2005-05-12

 

A MEMÓRIA, OS DIAS E AS NOTICIAS

Assim, de repende, recordou-se do título de O’Neil, talvez ainda embalado pela imagem de partida e viagem que convoca, talvez até sem razão nenhuma. A verdade é que a ideia lhe andava a bailar desde a manhã: “sigamos o cherne”. Mal dava conta, estava a contas com o título. O mais estranho é que hoje tinha duas frases no cardápio, num despique de atenção e tempo de antena.
Achava estranho conviver com a absoluta ausência de controlo sobre a sua memória, sobre o seu cérebro, aparentemente com agenda própria, que volta não volta, lhe projectava no inconsciente consciente estas coisas desgarradas sem nexo aparente.
Valeria bem tentar perceber por que razão trazia hoje também a piscar-lhe a frase “as coisas estão pretas”. Mas que coisas, diacho? E para quem afinal estariam as coisas pretas?
Para o que haveria um tipo de estar guardado: perder-se em jogos mentais em desafios colocados por si próprio. Pensava já estar em presença de um arriscado e precoce processo de degenerescência mental, coisa difícil de lidar para quem faz da massa cinzenta a única ferramenta útil.
Agarrando-se aos jornais para leituras soltas que esconjurassem esses pensamentos, deteve-se na análise dos casos do dia. Quase instintivamente deu por si a pensar que as coisas estavam pretas para aquela rapaziada. Ainda entusiasmado sentiu despertar em si (aqui entraria o narrador, franzindo o nariz, comentando que estas frases, estas coisas do “despertar em si” e tal, cheira mesmo a textos de muito baixa categoria. E a verdade é que o comentário cairia muito mal, e o personagem - homem de conhecidos maus figados - era bem capaz de se sentir ofendido, era bem capaz de perguntar se o narrador percebe de cheiros de palavras, e o personagem já com voz de ameaça: “cuidadinho ó menino” em aviso pedagógico, e já recuperando a respiração: “ai a minha vida!”). Sigamos em frente, sigamos o cherne, que a estória que aqui estava a ser contada não era para ser estragada com pequenas tricas, com tiques de “prima dona” de narradores e personagens que mal agradecidos, são convidados para abrilhantar uma prosa sem assunto e estragam tudo, podiam bem fingir umas simpatias, umas urbanidades e vai na volta engalfinham-se desta maneira, estão aqui estão a dizer que se soubessem o que sabem hoje não tinham assinado o convite para estar aqui em cavaqueira com o dono (que termo bonito: o dono. Assim mesmo: a posse claramente enunciada) deste blogue.
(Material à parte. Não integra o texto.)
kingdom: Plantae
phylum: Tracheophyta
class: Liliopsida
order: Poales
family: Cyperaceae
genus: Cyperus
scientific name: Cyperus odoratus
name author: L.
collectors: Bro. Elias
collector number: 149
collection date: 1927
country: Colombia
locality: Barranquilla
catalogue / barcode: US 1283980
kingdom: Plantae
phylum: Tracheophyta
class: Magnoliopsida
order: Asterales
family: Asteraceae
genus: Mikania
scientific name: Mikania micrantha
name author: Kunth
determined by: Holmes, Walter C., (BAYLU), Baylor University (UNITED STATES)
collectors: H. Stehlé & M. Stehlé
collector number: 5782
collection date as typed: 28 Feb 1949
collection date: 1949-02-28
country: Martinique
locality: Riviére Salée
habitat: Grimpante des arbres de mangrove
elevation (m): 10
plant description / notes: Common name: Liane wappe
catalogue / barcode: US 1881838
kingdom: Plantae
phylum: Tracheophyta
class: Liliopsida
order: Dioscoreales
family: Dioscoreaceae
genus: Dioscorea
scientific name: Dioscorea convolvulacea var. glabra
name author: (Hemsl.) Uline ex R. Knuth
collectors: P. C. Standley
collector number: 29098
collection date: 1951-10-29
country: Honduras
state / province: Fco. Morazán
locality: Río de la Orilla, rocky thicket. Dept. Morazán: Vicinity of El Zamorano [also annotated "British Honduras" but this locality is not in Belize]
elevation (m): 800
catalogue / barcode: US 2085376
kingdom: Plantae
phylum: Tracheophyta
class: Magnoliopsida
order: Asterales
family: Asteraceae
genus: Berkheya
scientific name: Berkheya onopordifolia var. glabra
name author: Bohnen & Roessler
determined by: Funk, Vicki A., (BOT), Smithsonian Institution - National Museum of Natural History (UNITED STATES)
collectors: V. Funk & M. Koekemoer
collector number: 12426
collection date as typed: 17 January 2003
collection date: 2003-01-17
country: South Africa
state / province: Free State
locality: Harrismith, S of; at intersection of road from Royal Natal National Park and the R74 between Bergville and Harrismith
Capazes de dizer que assinaram o convite com boa-fé, capazes de insinuar que não sabiam de nada, que quiseram apenas ser simpáticos ao aceitar o convite. E com tudo isto ainda era bem capaz de aparecer por aí o antigo primeiro a dizer que ele então é que não sabia de nada, nada mesmo, façam lá o favor de ir bater a outra porta que ele não sabe de nada (eramos nós até capazes de dizer que não sabe nada de nada).
E o personagem já a saír, ainda fulo, ainda a pensar que as coisas estão mesmo pretas, ainda a pensar que vale a pena seguir a onda, ver o que isto nos há-de trazer.

Comentários:
Olha, olha... o processo de criação vai amadurecendo. O autor até já faz (e que bem feito) um diálogo / monólogo entre ele e a personagem, perante o olhar do leitor. Já há confiança para expor as dúvidas no tratamento da personagem...
Meu caro, começamos a ter escritor. Vai treinando no blogue, e começa a aventura-te em narrativas de maior fôlego. Um abraço.
 
Caro LS, fiquei a apreciar a versatilidade da sua escrita, que em certos momentos tem inspiração neo-realista e noutros, como é o caso, um certo aroma de surrealismo (a citação do O'Neil veio mesmo a propósito!).

Quantas vezes o objecto criado não se vira contra o criador? Não admira, assim, que alguns dos seus personagens acabem por recriminar o autor!

Mas independentemente dos maus fígados de alguns, a verdade é que as coisas estão mesmo pretas para certos cidadãos que exerceram influências onde não deviam...

Um abraço.
 
Siga-se, ou não, o cherne é forçoso que as coisas estejam pretas para essa rapaziada e para qualquer outra que entenda seguir esses caminhos!
Mas...não queria estar na pele do narrador.